● Required work: Copy out every line of the rows below, swapping "order" for "rank" wherever it appears and leaving everything else as is.

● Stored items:
• • • •
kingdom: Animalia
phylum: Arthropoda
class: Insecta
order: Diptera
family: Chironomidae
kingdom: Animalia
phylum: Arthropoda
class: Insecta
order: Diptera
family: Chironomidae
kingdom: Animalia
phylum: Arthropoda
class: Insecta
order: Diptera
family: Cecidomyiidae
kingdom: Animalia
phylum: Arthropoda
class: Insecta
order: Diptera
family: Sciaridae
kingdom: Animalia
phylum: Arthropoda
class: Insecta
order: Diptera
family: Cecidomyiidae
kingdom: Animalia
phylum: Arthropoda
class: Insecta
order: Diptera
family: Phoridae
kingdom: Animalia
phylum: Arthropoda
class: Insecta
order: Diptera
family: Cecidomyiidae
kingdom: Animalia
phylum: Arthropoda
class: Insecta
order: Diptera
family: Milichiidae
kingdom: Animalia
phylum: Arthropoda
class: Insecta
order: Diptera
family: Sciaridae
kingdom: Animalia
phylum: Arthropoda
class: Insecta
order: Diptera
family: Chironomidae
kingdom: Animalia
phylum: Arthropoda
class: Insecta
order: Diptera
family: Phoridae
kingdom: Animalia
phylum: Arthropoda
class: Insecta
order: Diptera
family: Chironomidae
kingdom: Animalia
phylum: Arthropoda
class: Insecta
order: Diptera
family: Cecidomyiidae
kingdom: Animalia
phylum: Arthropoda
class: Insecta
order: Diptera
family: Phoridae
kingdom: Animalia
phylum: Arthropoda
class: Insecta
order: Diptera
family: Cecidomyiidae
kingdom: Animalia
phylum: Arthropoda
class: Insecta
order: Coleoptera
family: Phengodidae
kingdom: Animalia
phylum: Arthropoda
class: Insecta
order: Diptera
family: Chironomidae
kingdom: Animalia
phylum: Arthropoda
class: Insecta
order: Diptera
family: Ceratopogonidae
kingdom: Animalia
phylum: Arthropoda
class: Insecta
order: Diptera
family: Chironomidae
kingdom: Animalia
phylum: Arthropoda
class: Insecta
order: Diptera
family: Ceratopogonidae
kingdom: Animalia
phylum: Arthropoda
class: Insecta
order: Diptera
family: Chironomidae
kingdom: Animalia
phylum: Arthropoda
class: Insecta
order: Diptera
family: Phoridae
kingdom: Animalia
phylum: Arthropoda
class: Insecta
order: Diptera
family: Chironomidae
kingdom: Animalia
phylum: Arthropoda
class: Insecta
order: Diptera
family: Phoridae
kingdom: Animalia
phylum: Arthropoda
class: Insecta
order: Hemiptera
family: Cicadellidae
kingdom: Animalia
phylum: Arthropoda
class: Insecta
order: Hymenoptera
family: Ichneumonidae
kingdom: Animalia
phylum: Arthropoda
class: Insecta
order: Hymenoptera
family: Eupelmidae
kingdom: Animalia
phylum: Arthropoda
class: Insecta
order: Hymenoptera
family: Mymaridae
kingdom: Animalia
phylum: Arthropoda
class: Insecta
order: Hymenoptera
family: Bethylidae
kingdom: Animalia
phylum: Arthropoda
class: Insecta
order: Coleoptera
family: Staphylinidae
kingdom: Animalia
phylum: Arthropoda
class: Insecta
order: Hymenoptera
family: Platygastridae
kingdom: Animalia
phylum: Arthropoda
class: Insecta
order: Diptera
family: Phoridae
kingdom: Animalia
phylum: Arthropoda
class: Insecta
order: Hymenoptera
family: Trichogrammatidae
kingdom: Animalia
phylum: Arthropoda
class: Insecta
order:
• • • •
● Exercise answer:
kingdom: Animalia
phylum: Arthropoda
class: Insecta
rank: Diptera
family: Chironomidae
kingdom: Animalia
phylum: Arthropoda
class: Insecta
rank: Diptera
family: Chironomidae
kingdom: Animalia
phylum: Arthropoda
class: Insecta
rank: Diptera
family: Cecidomyiidae
kingdom: Animalia
phylum: Arthropoda
class: Insecta
rank: Diptera
family: Sciaridae
kingdom: Animalia
phylum: Arthropoda
class: Insecta
rank: Diptera
family: Cecidomyiidae
kingdom: Animalia
phylum: Arthropoda
class: Insecta
rank: Diptera
family: Phoridae
kingdom: Animalia
phylum: Arthropoda
class: Insecta
rank: Diptera
family: Cecidomyiidae
kingdom: Animalia
phylum: Arthropoda
class: Insecta
rank: Diptera
family: Milichiidae
kingdom: Animalia
phylum: Arthropoda
class: Insecta
rank: Diptera
family: Sciaridae
kingdom: Animalia
phylum: Arthropoda
class: Insecta
rank: Diptera
family: Chironomidae
kingdom: Animalia
phylum: Arthropoda
class: Insecta
rank: Diptera
family: Phoridae
kingdom: Animalia
phylum: Arthropoda
class: Insecta
rank: Diptera
family: Chironomidae
kingdom: Animalia
phylum: Arthropoda
class: Insecta
rank: Diptera
family: Cecidomyiidae
kingdom: Animalia
phylum: Arthropoda
class: Insecta
rank: Diptera
family: Phoridae
kingdom: Animalia
phylum: Arthropoda
class: Insecta
rank: Diptera
family: Cecidomyiidae
kingdom: Animalia
phylum: Arthropoda
class: Insecta
rank: Coleoptera
family: Phengodidae
kingdom: Animalia
phylum: Arthropoda
class: Insecta
rank: Diptera
family: Chironomidae
kingdom: Animalia
phylum: Arthropoda
class: Insecta
rank: Diptera
family: Ceratopogonidae
kingdom: Animalia
phylum: Arthropoda
class: Insecta
rank: Diptera
family: Chironomidae
kingdom: Animalia
phylum: Arthropoda
class: Insecta
rank: Diptera
family: Ceratopogonidae
kingdom: Animalia
phylum: Arthropoda
class: Insecta
rank: Diptera
family: Chironomidae
kingdom: Animalia
phylum: Arthropoda
class: Insecta
rank: Diptera
family: Phoridae
kingdom: Animalia
phylum: Arthropoda
class: Insecta
rank: Diptera
family: Chironomidae
kingdom: Animalia
phylum: Arthropoda
class: Insecta
rank: Diptera
family: Phoridae
kingdom: Animalia
phylum: Arthropoda
class: Insecta
rank: Hemiptera
family: Cicadellidae
kingdom: Animalia
phylum: Arthropoda
class: Insecta
rank: Hymenoptera
family: Ichneumonidae
kingdom: Animalia
phylum: Arthropoda
class: Insecta
rank: Hymenoptera
family: Eupelmidae
kingdom: Animalia
phylum: Arthropoda
class: Insecta
rank: Hymenoptera
family: Mymaridae
kingdom: Animalia
phylum: Arthropoda
class: Insecta
rank: Hymenoptera
family: Bethylidae
kingdom: Animalia
phylum: Arthropoda
class: Insecta
rank: Coleoptera
family: Staphylinidae
kingdom: Animalia
phylum: Arthropoda
class: Insecta
rank: Hymenoptera
family: Platygastridae
kingdom: Animalia
phylum: Arthropoda
class: Insecta
rank: Diptera
family: Phoridae
kingdom: Animalia
phylum: Arthropoda
class: Insecta
rank: Hymenoptera
family: Trichogrammatidae
kingdom: Animalia
phylum: Arthropoda
class: Insecta
rank:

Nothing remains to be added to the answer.